Your instructions:
Scan the records below for the line with "(layerselection 0x00010fc_ffffffff)" and the line with "(creategerberjobfile false)". Repeat those two lines and every line between them exactly, and nothing else.

Electronic design automation data:
------------------------------------------------

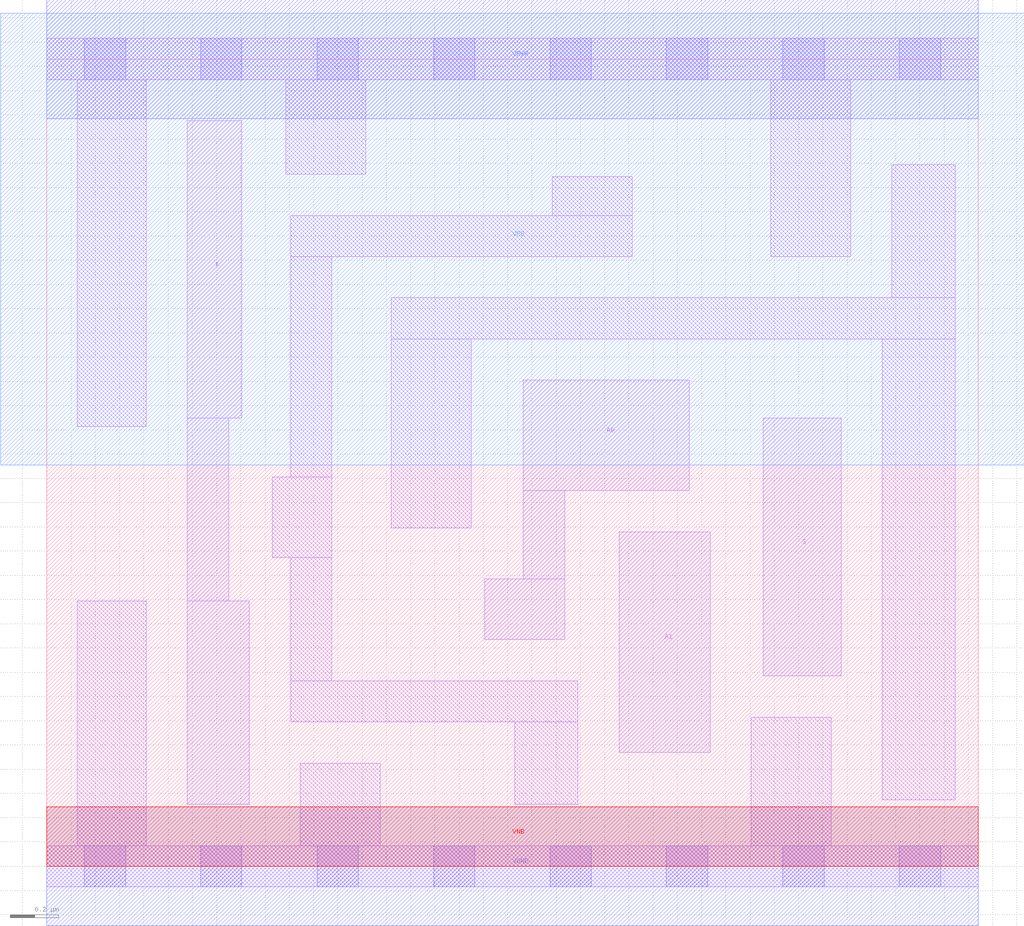
<source format=lef>
# Copyright 2020 The SkyWater PDK Authors
#
# Licensed under the Apache License, Version 2.0 (the "License");
# you may not use this file except in compliance with the License.
# You may obtain a copy of the License at
#
#     https://www.apache.org/licenses/LICENSE-2.0
#
# Unless required by applicable law or agreed to in writing, software
# distributed under the License is distributed on an "AS IS" BASIS,
# WITHOUT WARRANTIES OR CONDITIONS OF ANY KIND, either express or implied.
# See the License for the specific language governing permissions and
# limitations under the License.
#
# SPDX-License-Identifier: Apache-2.0

VERSION 5.7 ;
  NOWIREEXTENSIONATPIN ON ;
  DIVIDERCHAR "/" ;
  BUSBITCHARS "[]" ;
MACRO sky130_fd_sc_lp__mux2_2
  CLASS CORE ;
  FOREIGN sky130_fd_sc_lp__mux2_2 ;
  ORIGIN  0.000000  0.000000 ;
  SIZE  3.840000 BY  3.330000 ;
  SYMMETRY X Y R90 ;
  SITE unit ;
  PIN A0
    ANTENNAGATEAREA  0.159000 ;
    DIRECTION INPUT ;
    USE SIGNAL ;
    PORT
      LAYER li1 ;
        RECT 1.805000 0.935000 2.135000 1.185000 ;
        RECT 1.965000 1.185000 2.135000 1.550000 ;
        RECT 1.965000 1.550000 2.650000 2.005000 ;
    END
  END A0
  PIN A1
    ANTENNAGATEAREA  0.159000 ;
    DIRECTION INPUT ;
    USE SIGNAL ;
    PORT
      LAYER li1 ;
        RECT 2.360000 0.470000 2.735000 1.380000 ;
    END
  END A1
  PIN S
    ANTENNAGATEAREA  0.318000 ;
    DIRECTION INPUT ;
    USE SIGNAL ;
    PORT
      LAYER li1 ;
        RECT 2.955000 0.785000 3.275000 1.850000 ;
    END
  END S
  PIN X
    ANTENNADIFFAREA  0.588000 ;
    DIRECTION OUTPUT ;
    USE SIGNAL ;
    PORT
      LAYER li1 ;
        RECT 0.580000 0.255000 0.835000 1.095000 ;
        RECT 0.580000 1.095000 0.750000 1.850000 ;
        RECT 0.580000 1.850000 0.805000 3.075000 ;
    END
  END X
  PIN VGND
    DIRECTION INOUT ;
    USE GROUND ;
    PORT
      LAYER met1 ;
        RECT 0.000000 -0.245000 3.840000 0.245000 ;
    END
  END VGND
  PIN VNB
    DIRECTION INOUT ;
    USE GROUND ;
    PORT
      LAYER pwell ;
        RECT 0.000000 0.000000 3.840000 0.245000 ;
    END
  END VNB
  PIN VPB
    DIRECTION INOUT ;
    USE POWER ;
    PORT
      LAYER nwell ;
        RECT -0.190000 1.655000 4.030000 3.520000 ;
    END
  END VPB
  PIN VPWR
    DIRECTION INOUT ;
    USE POWER ;
    PORT
      LAYER met1 ;
        RECT 0.000000 3.085000 3.840000 3.575000 ;
    END
  END VPWR
  OBS
    LAYER li1 ;
      RECT 0.000000 -0.085000 3.840000 0.085000 ;
      RECT 0.000000  3.245000 3.840000 3.415000 ;
      RECT 0.125000  0.085000 0.410000 1.095000 ;
      RECT 0.125000  1.815000 0.410000 3.245000 ;
      RECT 0.930000  1.275000 1.175000 1.605000 ;
      RECT 0.985000  2.855000 1.315000 3.245000 ;
      RECT 1.005000  0.595000 2.190000 0.765000 ;
      RECT 1.005000  0.765000 1.175000 1.275000 ;
      RECT 1.005000  1.605000 1.175000 2.515000 ;
      RECT 1.005000  2.515000 2.415000 2.685000 ;
      RECT 1.045000  0.085000 1.375000 0.425000 ;
      RECT 1.420000  1.395000 1.750000 2.175000 ;
      RECT 1.420000  2.175000 3.745000 2.345000 ;
      RECT 1.930000  0.255000 2.190000 0.595000 ;
      RECT 2.085000  2.685000 2.415000 2.845000 ;
      RECT 2.905000  0.085000 3.235000 0.615000 ;
      RECT 2.985000  2.515000 3.315000 3.245000 ;
      RECT 3.445000  0.275000 3.745000 2.175000 ;
      RECT 3.485000  2.345000 3.745000 2.895000 ;
    LAYER mcon ;
      RECT 0.155000 -0.085000 0.325000 0.085000 ;
      RECT 0.155000  3.245000 0.325000 3.415000 ;
      RECT 0.635000 -0.085000 0.805000 0.085000 ;
      RECT 0.635000  3.245000 0.805000 3.415000 ;
      RECT 1.115000 -0.085000 1.285000 0.085000 ;
      RECT 1.115000  3.245000 1.285000 3.415000 ;
      RECT 1.595000 -0.085000 1.765000 0.085000 ;
      RECT 1.595000  3.245000 1.765000 3.415000 ;
      RECT 2.075000 -0.085000 2.245000 0.085000 ;
      RECT 2.075000  3.245000 2.245000 3.415000 ;
      RECT 2.555000 -0.085000 2.725000 0.085000 ;
      RECT 2.555000  3.245000 2.725000 3.415000 ;
      RECT 3.035000 -0.085000 3.205000 0.085000 ;
      RECT 3.035000  3.245000 3.205000 3.415000 ;
      RECT 3.515000 -0.085000 3.685000 0.085000 ;
      RECT 3.515000  3.245000 3.685000 3.415000 ;
  END
END sky130_fd_sc_lp__mux2_2
END LIBRARY

</source>
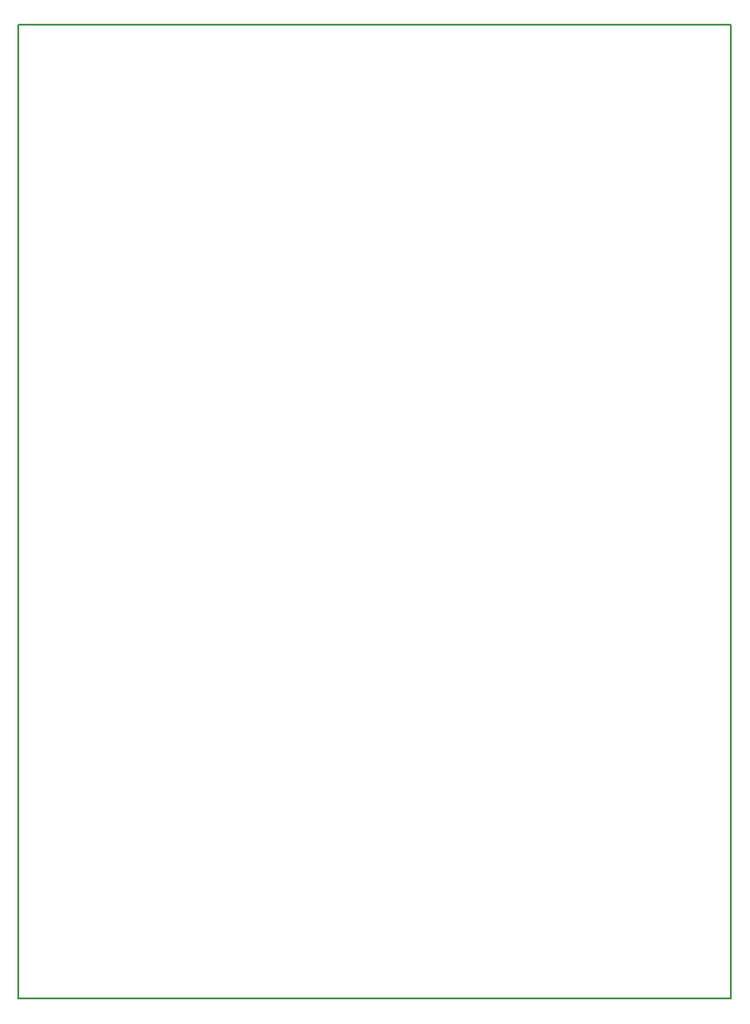
<source format=gbr>
%TF.GenerationSoftware,KiCad,Pcbnew,4.0.7*%
%TF.CreationDate,2018-04-11T17:00:31+03:00*%
%TF.ProjectId,mmnet_base_00,6D6D6E65745F626173655F30302E6B69,rev?*%
%TF.FileFunction,Paste,Top*%
%FSLAX46Y46*%
G04 Gerber Fmt 4.6, Leading zero omitted, Abs format (unit mm)*
G04 Created by KiCad (PCBNEW 4.0.7) date 04/11/18 17:00:31*
%MOMM*%
%LPD*%
G01*
G04 APERTURE LIST*
%ADD10C,0.100000*%
%ADD11C,0.150000*%
G04 APERTURE END LIST*
D10*
D11*
X170180000Y-41910000D02*
X170180000Y-132080000D01*
X104140000Y-41910000D02*
X104140000Y-132080000D01*
X170180000Y-132080000D02*
X104140000Y-132080000D01*
X104140000Y-41910000D02*
X170180000Y-41910000D01*
M02*

</source>
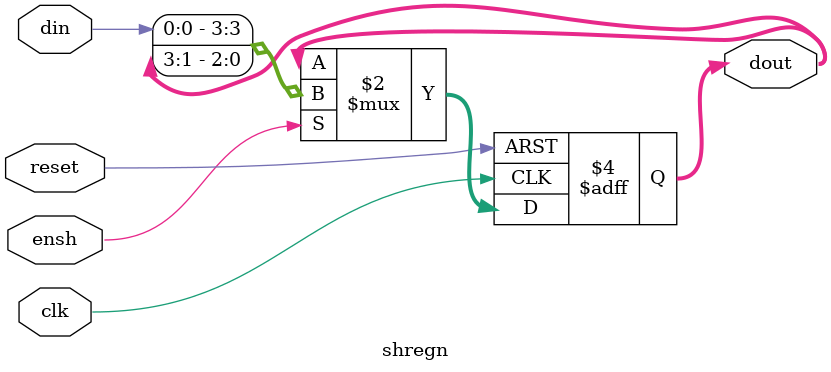
<source format=v>
`timescale 1ns / 1ps


module shregn(output reg [3:0] dout, input din,ensh,clk,reset);
always @(posedge clk, posedge reset)
begin
    if(reset) dout <= 0;
    else if(ensh) dout <= {din, dout[3:1]};    
end
endmodule

</source>
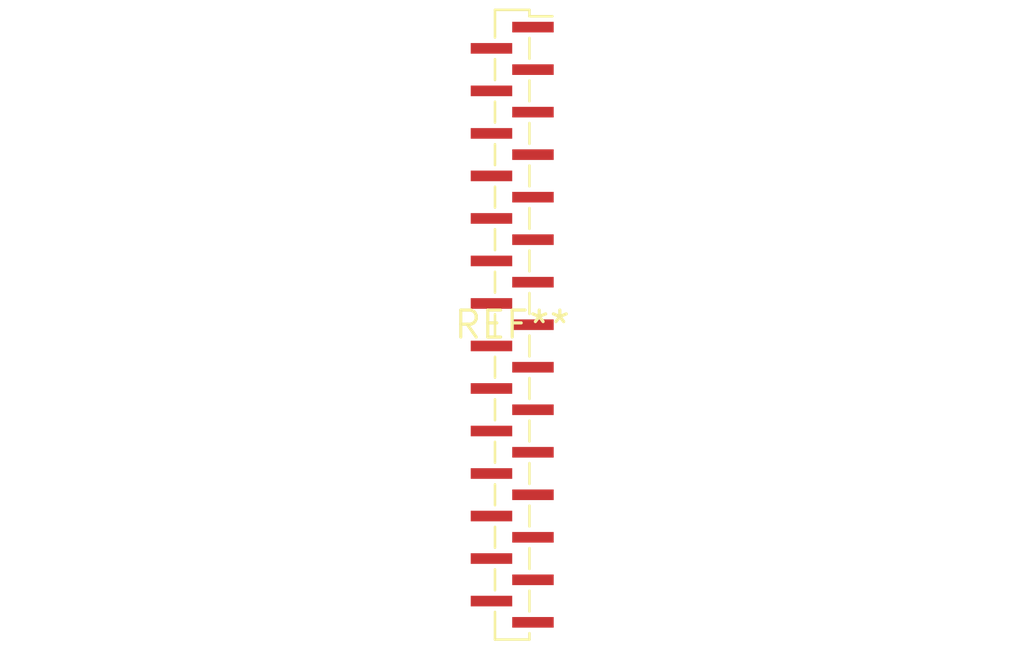
<source format=kicad_pcb>
(kicad_pcb (version 20240108) (generator pcbnew)

  (general
    (thickness 1.6)
  )

  (paper "A4")
  (layers
    (0 "F.Cu" signal)
    (31 "B.Cu" signal)
    (32 "B.Adhes" user "B.Adhesive")
    (33 "F.Adhes" user "F.Adhesive")
    (34 "B.Paste" user)
    (35 "F.Paste" user)
    (36 "B.SilkS" user "B.Silkscreen")
    (37 "F.SilkS" user "F.Silkscreen")
    (38 "B.Mask" user)
    (39 "F.Mask" user)
    (40 "Dwgs.User" user "User.Drawings")
    (41 "Cmts.User" user "User.Comments")
    (42 "Eco1.User" user "User.Eco1")
    (43 "Eco2.User" user "User.Eco2")
    (44 "Edge.Cuts" user)
    (45 "Margin" user)
    (46 "B.CrtYd" user "B.Courtyard")
    (47 "F.CrtYd" user "F.Courtyard")
    (48 "B.Fab" user)
    (49 "F.Fab" user)
    (50 "User.1" user)
    (51 "User.2" user)
    (52 "User.3" user)
    (53 "User.4" user)
    (54 "User.5" user)
    (55 "User.6" user)
    (56 "User.7" user)
    (57 "User.8" user)
    (58 "User.9" user)
  )

  (setup
    (pad_to_mask_clearance 0)
    (pcbplotparams
      (layerselection 0x00010fc_ffffffff)
      (plot_on_all_layers_selection 0x0000000_00000000)
      (disableapertmacros false)
      (usegerberextensions false)
      (usegerberattributes false)
      (usegerberadvancedattributes false)
      (creategerberjobfile false)
      (dashed_line_dash_ratio 12.000000)
      (dashed_line_gap_ratio 3.000000)
      (svgprecision 4)
      (plotframeref false)
      (viasonmask false)
      (mode 1)
      (useauxorigin false)
      (hpglpennumber 1)
      (hpglpenspeed 20)
      (hpglpendiameter 15.000000)
      (dxfpolygonmode false)
      (dxfimperialunits false)
      (dxfusepcbnewfont false)
      (psnegative false)
      (psa4output false)
      (plotreference false)
      (plotvalue false)
      (plotinvisibletext false)
      (sketchpadsonfab false)
      (subtractmaskfromsilk false)
      (outputformat 1)
      (mirror false)
      (drillshape 1)
      (scaleselection 1)
      (outputdirectory "")
    )
  )

  (net 0 "")

  (footprint "PinSocket_1x29_P1.00mm_Vertical_SMD_Pin1Right" (layer "F.Cu") (at 0 0))

)

</source>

------------------------------------------------

Answer to the problem:
      (layerselection 0x00010fc_ffffffff)
      (plot_on_all_layers_selection 0x0000000_00000000)
      (disableapertmacros false)
      (usegerberextensions false)
      (usegerberattributes false)
      (usegerberadvancedattributes false)
      (creategerberjobfile false)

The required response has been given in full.